森本三郎展
が開会し、小樽芸術文化ルネッサンス研究会の活動も一段落ついたのですが、本業の仕事や学業のほうが忙しくなってきたため、すっかり更新が遅れてしまいました。
今日から森本三郎
の魅力について、小さな随筆誌「紅」に掲載された森本三郎の随筆とともにご紹介したいと思います。
小さな随筆誌「紅」は、昭31年から昭和57年まで 札幌の岩田醸造
のPR誌として刊行されていました。
表紙・カットには、今ご紹介している森本三郎
をはじめ、六花亭のパッケージなどで有名な坂本直行
、川上澄生
、おおば比呂司
などが。執筆は更科源蔵
、八森虎太郎
、和田義雄、香川軍男、木田金次郎、支部沈黙、伊藤秀五郎といった地元出身の作家や画家に加えて、吉田健一、串田孫一といった方々も寄稿していました。
この小さな随筆誌「紅」の内容をすべてご紹介できないのは残念ですが、今回の森本三郎展
にあわせて、関係するところを毎日1つ紹介していきたいと思います。
今日は、森本三郎が最初に寄稿した第7号の表紙と随筆です。
<森本三郎>
第 7 号 (1957 4・25)
「人間ぎらい」
- 夢 -
人々は夢をだいて生きている。夢みて暮らしているといってよいだろう。たとえば電話が発明されると、すぐ相手の顔がみえたらとおもう。だれもが頭にうかべ、またわすれてしまうものではあるが、それが、どこか、だれかの胸にふくらんで間もなくテレビが生まれる段取りになる。

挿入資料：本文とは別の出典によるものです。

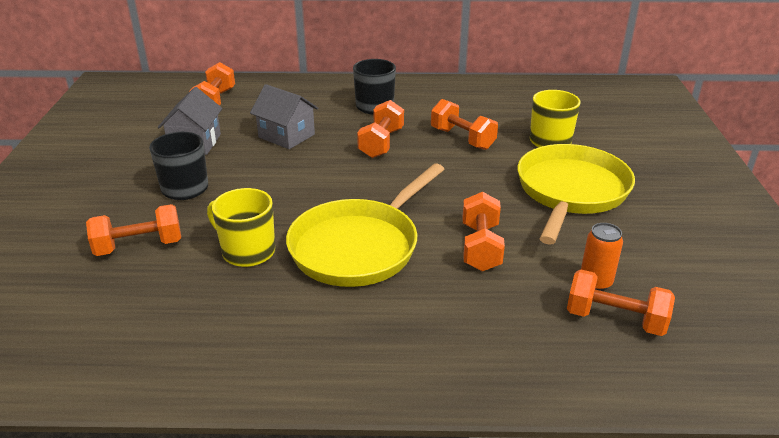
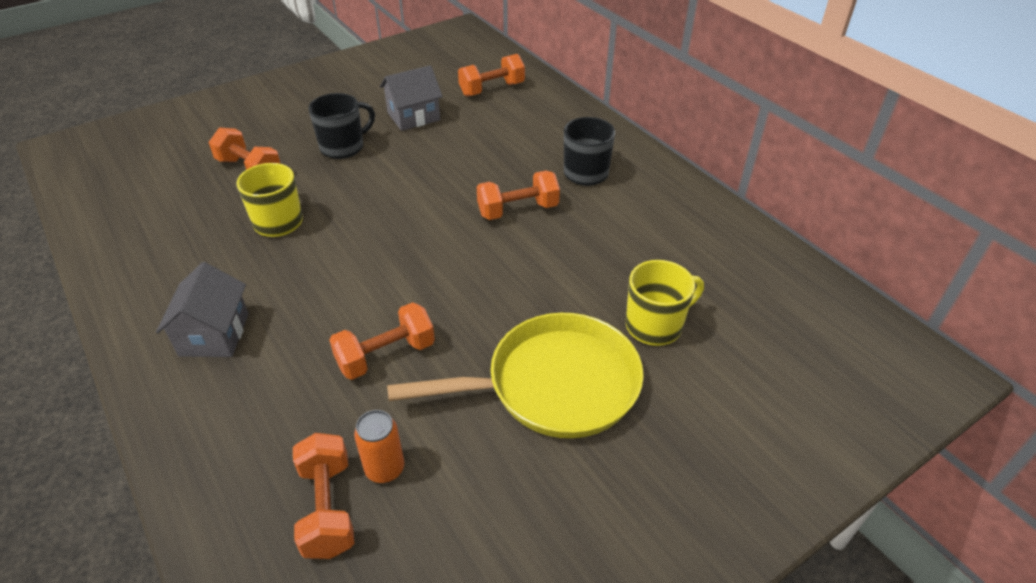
camera: 55 degrees right, 10 degrees up
(286, 136) = (473, 152): grey house -> grey house (214, 334)
(359, 246) = (330, 277): yellow pan -> none
(462, 139) = (585, 258): orange dumbbell -> none

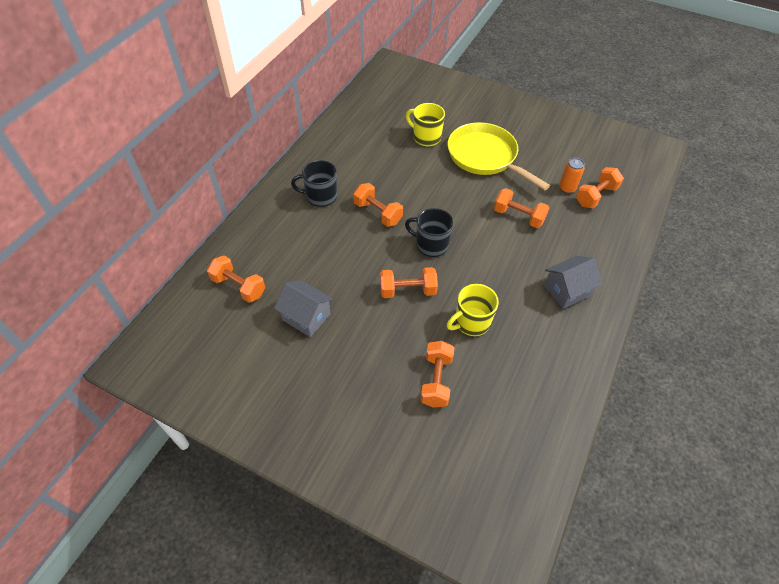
camera: 120 degrees left, 10 degrees up
(343, 147) = (372, 338): black mug -> black mug (431, 245)
(373, 190) = (407, 290): none -> orange dumbbell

これはまことによい話であろう。よい話だが、こんなことも考えられないことはない。
電話を架けて、いつベルがなるか、なるか、いらいらする生活がはいりこんでくる。相手の話がつまらないと、みえない顔を軽侮する。
文明というものが、知らずのうちに人と人との間を「物」化して人間性の自壊作用や風化作用の傷口をつくる。
テレビだっておなじことだろう。しばらくたつと、ふくらんだ夢がしぼみ、耐えがたい空しさがのこってくる。こういうとき夢がふくらんだ。もっとも原初的な状態や、形態や、行為を考えてみよう。むだなことではあるまい。

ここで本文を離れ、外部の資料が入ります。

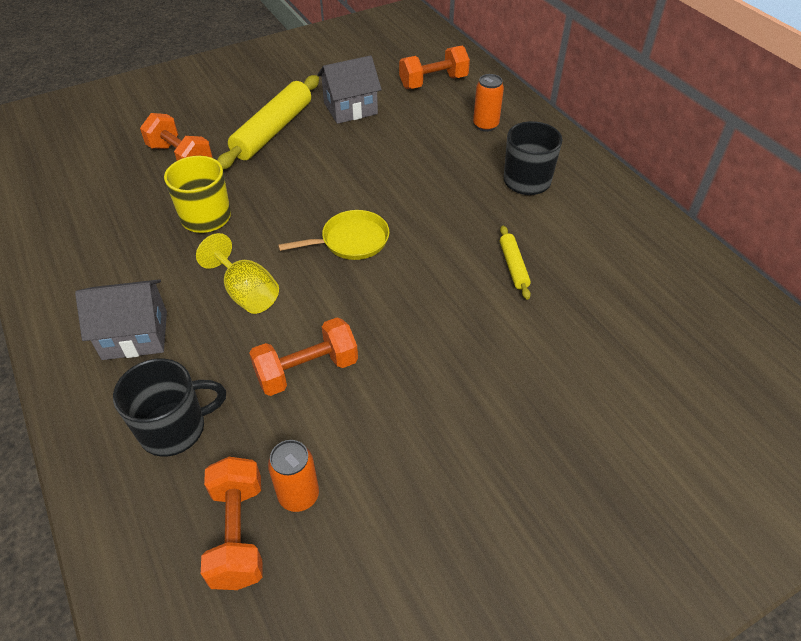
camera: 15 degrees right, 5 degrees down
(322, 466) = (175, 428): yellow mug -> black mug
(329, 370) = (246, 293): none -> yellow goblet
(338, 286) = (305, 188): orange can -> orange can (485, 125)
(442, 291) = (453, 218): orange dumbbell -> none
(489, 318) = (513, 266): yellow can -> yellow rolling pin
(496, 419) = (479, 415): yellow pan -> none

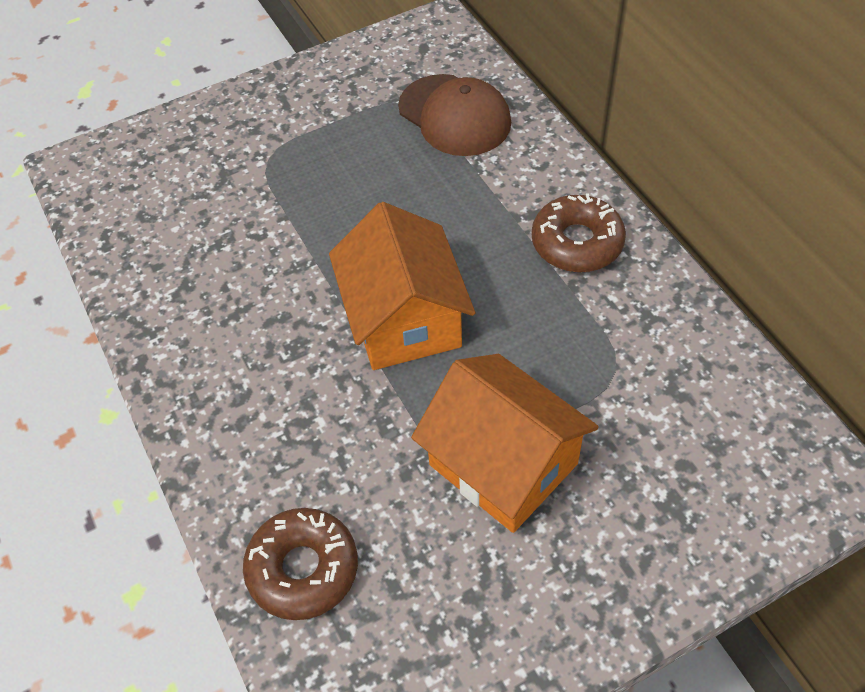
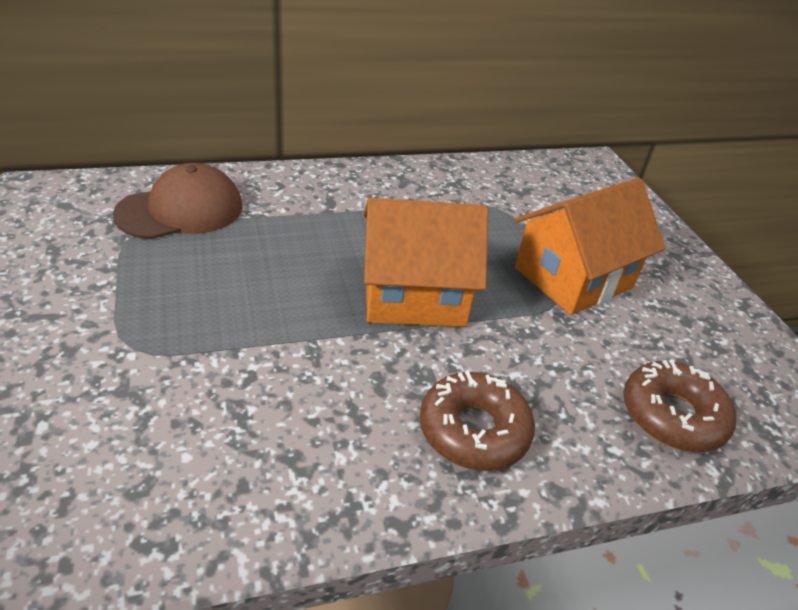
camera: 85 degrees left, 15 degrees down
(577, 242) = (373, 191): brown donut -> brown donut (474, 430)

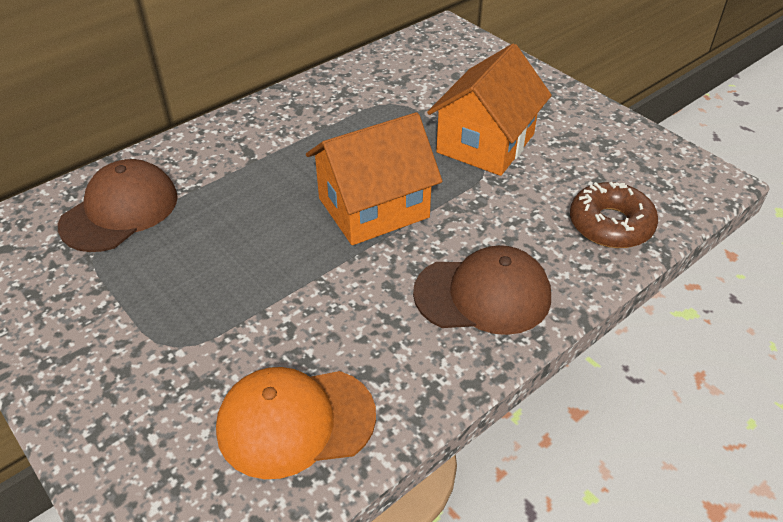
camera: 20 degrees left, 5 degrees up
(183, 476) = (295, 422): none -> orange cap
(474, 430) = (483, 295): brown donut -> brown cap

要するに、私は商業主義にむすびついた文明生活は、人間への神秘、期待、感動をようしゃなく、はくだつしてゆくのでありがたくないということなのである。
- 化ける -
女房は気づいていないとおもうのだが、ある日、ひょいとこんなことをいった。
「もう、そろそろ白粉つけてみようかしら」
「なんだって」
「あんたのために」
「おや、おや」
私は白粉をつけている女は大きらいである。顔を洗ってノッペラボ-になってはかなわないのである。女房がお化けであってはいけないのである。

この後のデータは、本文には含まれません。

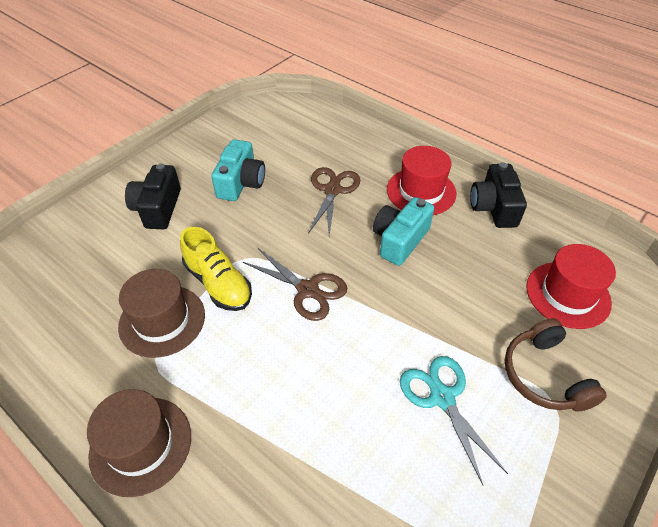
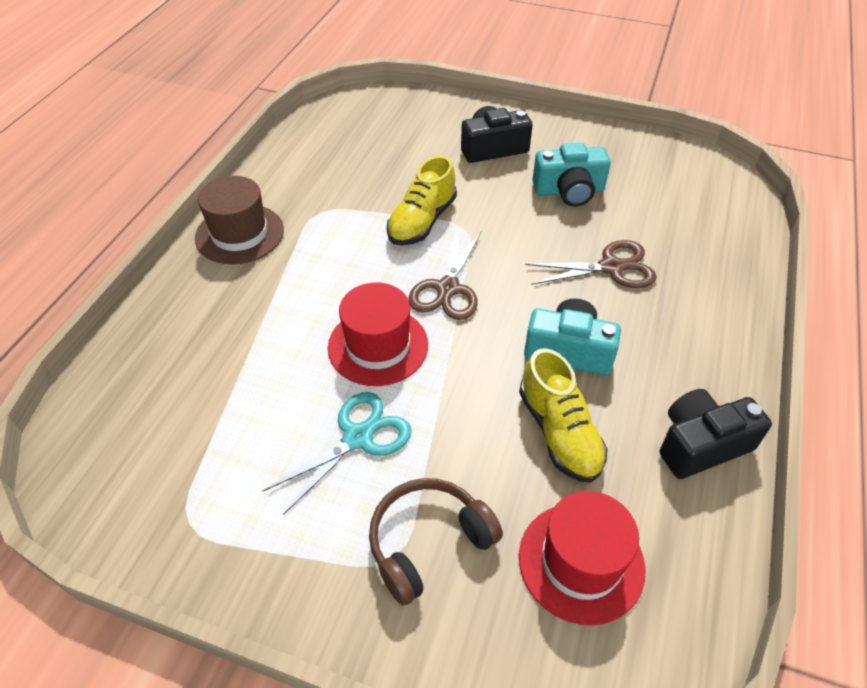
camera: 70 degrees right, 0 degrees up
(162, 320) = (362, 201): brown hat -> none
(421, 191) = (673, 354): red hat -> red hat (378, 346)
(468, 270) = (559, 432): none -> yellow shoe

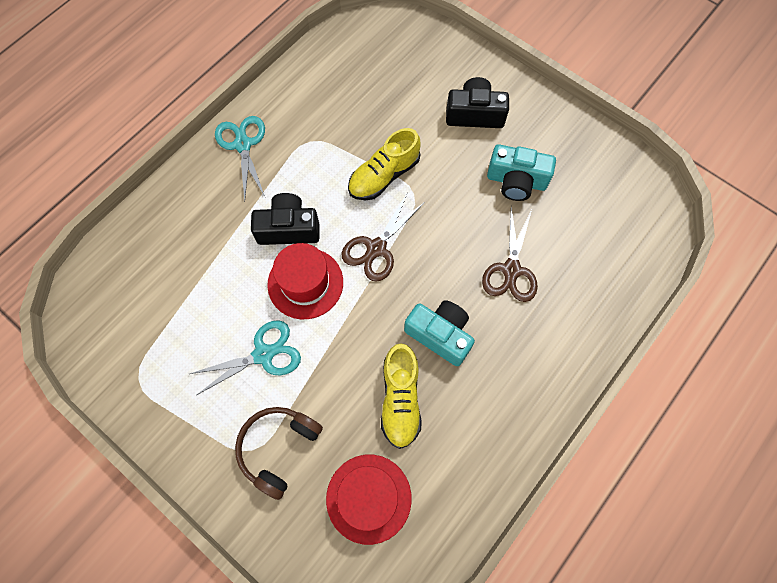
camera: 20 degrees right, 20 degrees up
(239, 234) = (243, 144): brown hat -> turquoise scissors
(428, 543) = (278, 448): brown headphones -> brown headphones turned 45 degrees counterclockwise
(611, 267) = (511, 270): brown scissors -> brown scissors turned 90 degrees clockwise
(701, 444) = (495, 445): black camera -> black camera (288, 228)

街をあるきながら、しかし素顔の女もふえたものだとおもう。
美粧界では個性美を説く、とくにフランス帰りは力説する。ところがこれは嘘である。このウソであることが本当の生活なのであって、ウソでない生活は暮らしにくいということだ。だから、一つの没個性的なワクの中で、それが個性なのですと幻覚をあたえるしくみをつくる。まあ、短い生涯で、一度くらいは白粉をぬった生活があっていいかも知れぬとおもうことがある。
- ふたたび夢 –
「江別のみそ屋でござい」と岩田さんが飛びこんで来たと、光子はいう。五十がらみの人だったともいう。子供たちもお父さんより年をとっていたかも知れないという。おもしろい話で、年なんぞはどうでもいい。岩田さんから女房がいただいた「紅一点」という味噌は、たしかにうまい。『紅』という雑誌もなかなか読ませるとおもっていたやさき、「江別のみそ屋でござい」の岩田社長がほほえましいのである。そして私の夢のなかで一つの人間像がうまれてきた。
私は、うまい「紅一点」を毎晩楽しみにすするであろう。だが岩田さんとは、あわぬほうがよいとおもう。
人と人とのつきあいは、はじめは尊敬にはじまり、しまいには罵裡暴言をあびせることでおわりとなることが多いようにおもう。
敵になるための友。
人にたいする尊敬、愛情、感激、信頼は、ほんの一瞬間できめられるばあいもあると信じている。
- 結び –
私が人間を裏切るばあいが多い。